### Exercise description
The listing below holds pictures; exclude them. Return exactly the lines from the one with "Exp_5, normative_sentiment: 78.95 -> 90" through the one with "Associate Prosecutor: none -> 10".

### Data listing
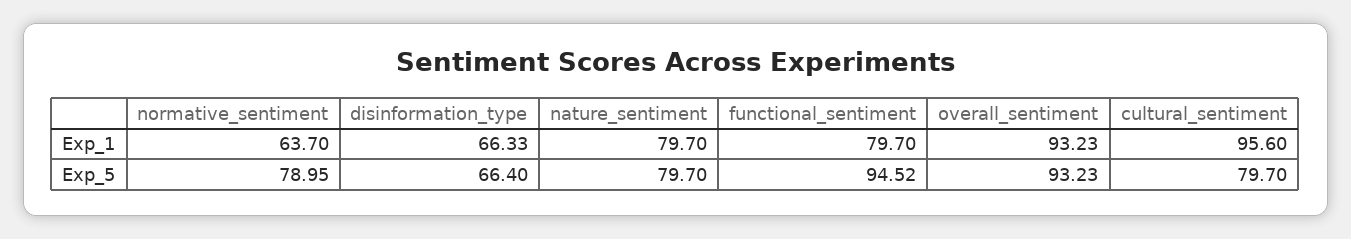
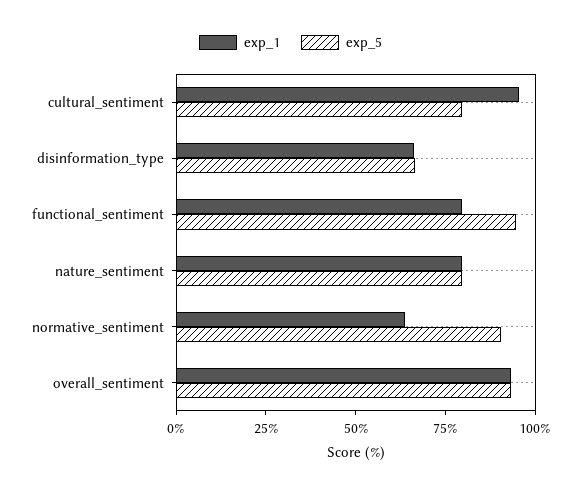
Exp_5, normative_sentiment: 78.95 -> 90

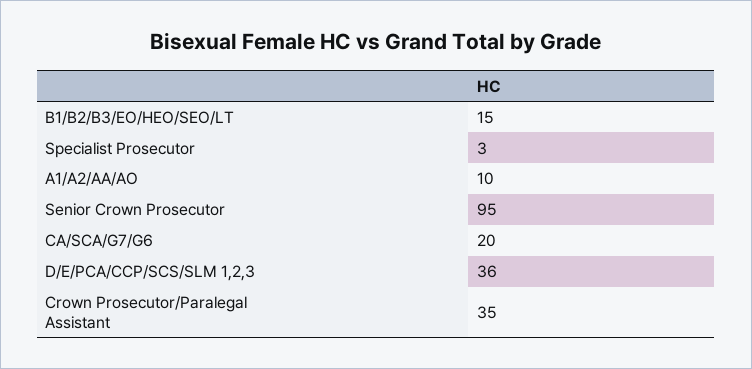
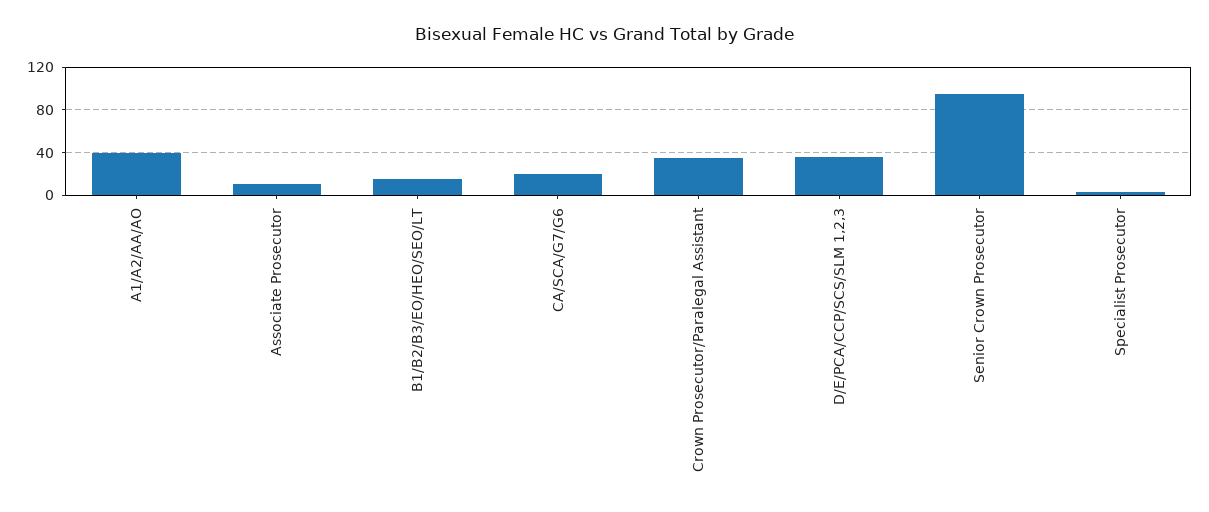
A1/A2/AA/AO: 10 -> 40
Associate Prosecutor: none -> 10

==

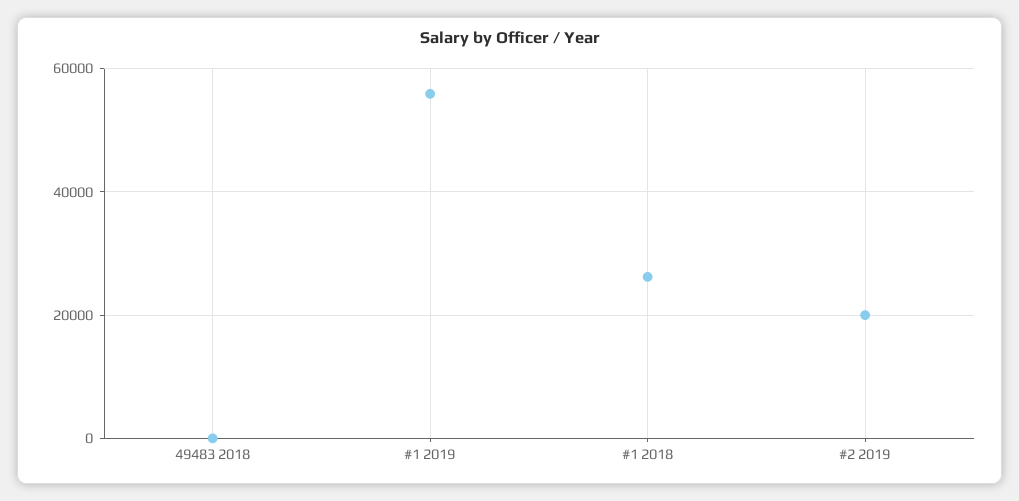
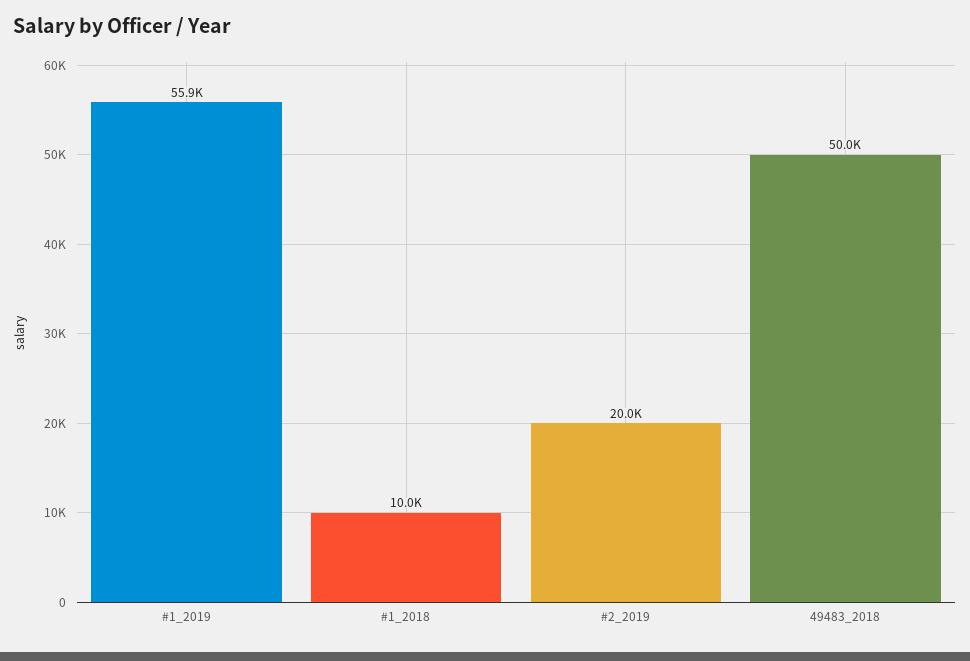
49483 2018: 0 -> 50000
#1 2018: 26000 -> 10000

### Your response
Exp_5, normative_sentiment: 78.95 -> 90

A1/A2/AA/AO: 10 -> 40
Associate Prosecutor: none -> 10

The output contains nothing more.